The 39-year old centrist was denounced as "arrogant" by supporters of Ms Le Pen for inviting supporters, including Parisian celebrities, to the Paris eatery, where Champagne and oysters were served.

He also raised hackles for appearing with Brigitte Trogneux, his 64-year-old wife, on stage at an American-style victory rally reminiscent of JF Kennedy. "No male politician in the running for French president has ever dared this mise en scene (staging)," wrote 'Le Figaro'.

A Harris poll out yesterday gave Mr Macron good reason to be confident, suggesting he would beat Ms Le Pen by 64pc to 36pc in the run-off on May 7.

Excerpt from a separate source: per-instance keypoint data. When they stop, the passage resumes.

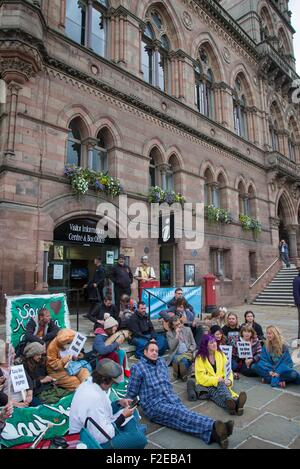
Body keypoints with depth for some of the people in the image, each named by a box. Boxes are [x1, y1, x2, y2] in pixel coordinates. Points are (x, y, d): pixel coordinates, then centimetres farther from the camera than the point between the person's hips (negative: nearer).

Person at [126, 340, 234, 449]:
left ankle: (213, 433, -49)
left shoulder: (162, 362, 16)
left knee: (184, 413, -25)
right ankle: (213, 427, -53)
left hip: (171, 399, 6)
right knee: (179, 413, -30)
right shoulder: (137, 368, -3)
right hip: (154, 404, -5)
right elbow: (131, 392, 2)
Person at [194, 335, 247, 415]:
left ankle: (232, 404, -65)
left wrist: (229, 380, -17)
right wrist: (216, 380, -21)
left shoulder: (221, 354, 8)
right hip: (205, 386, -3)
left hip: (220, 384, 3)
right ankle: (235, 403, -64)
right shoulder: (200, 358, -5)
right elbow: (201, 378, -11)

Even political allies expressed concern that his over-confidence would be wrongly interpreted in the French provinces.

Nathalie Kosciusko-Morizet (43), a centre-right politician who has called for voters to back Mr Macron in round two to block the far-right candidate, said: "They are looking like it is a foregone conclusion, but it isn't a foregone conclusion."

His decision to invite guests, including actors, writers and philosophers, to the famous Rotonde restaurant in Paris's Montparnasse district without waiting for the second round was considered inappropriate by some.